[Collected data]
○ ○ ○

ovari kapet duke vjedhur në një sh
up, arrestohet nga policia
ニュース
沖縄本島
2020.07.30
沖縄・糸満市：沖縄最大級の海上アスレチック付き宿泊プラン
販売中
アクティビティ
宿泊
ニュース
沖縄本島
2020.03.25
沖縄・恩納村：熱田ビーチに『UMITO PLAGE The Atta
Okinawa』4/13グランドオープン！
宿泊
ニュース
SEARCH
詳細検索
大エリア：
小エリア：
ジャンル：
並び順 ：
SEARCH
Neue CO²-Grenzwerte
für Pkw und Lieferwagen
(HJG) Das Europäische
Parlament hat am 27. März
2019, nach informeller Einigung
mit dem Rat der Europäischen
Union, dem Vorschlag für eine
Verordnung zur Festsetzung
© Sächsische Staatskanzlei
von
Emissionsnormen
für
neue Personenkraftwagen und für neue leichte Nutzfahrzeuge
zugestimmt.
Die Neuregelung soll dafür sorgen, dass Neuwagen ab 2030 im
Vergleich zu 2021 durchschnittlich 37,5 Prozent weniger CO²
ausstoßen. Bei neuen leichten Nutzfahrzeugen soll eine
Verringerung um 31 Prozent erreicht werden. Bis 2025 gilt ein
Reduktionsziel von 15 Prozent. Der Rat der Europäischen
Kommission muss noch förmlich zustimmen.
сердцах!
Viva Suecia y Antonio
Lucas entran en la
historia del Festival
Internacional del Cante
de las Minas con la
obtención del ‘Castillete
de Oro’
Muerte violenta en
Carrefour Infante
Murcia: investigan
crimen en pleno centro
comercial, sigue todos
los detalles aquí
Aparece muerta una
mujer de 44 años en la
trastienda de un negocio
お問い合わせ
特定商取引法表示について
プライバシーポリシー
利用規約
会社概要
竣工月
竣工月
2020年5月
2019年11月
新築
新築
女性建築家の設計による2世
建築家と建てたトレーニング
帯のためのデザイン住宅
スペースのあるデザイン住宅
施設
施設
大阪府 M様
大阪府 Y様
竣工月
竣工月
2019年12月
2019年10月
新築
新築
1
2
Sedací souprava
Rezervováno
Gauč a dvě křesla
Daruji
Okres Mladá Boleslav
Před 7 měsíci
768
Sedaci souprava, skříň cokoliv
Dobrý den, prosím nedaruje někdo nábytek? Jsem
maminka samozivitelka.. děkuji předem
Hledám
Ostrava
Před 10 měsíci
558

○ ○ ○

### THE PROBLEM
The answer must be a single number: how many lines above contain "Europäischen".

### RESPONSE BELOW
2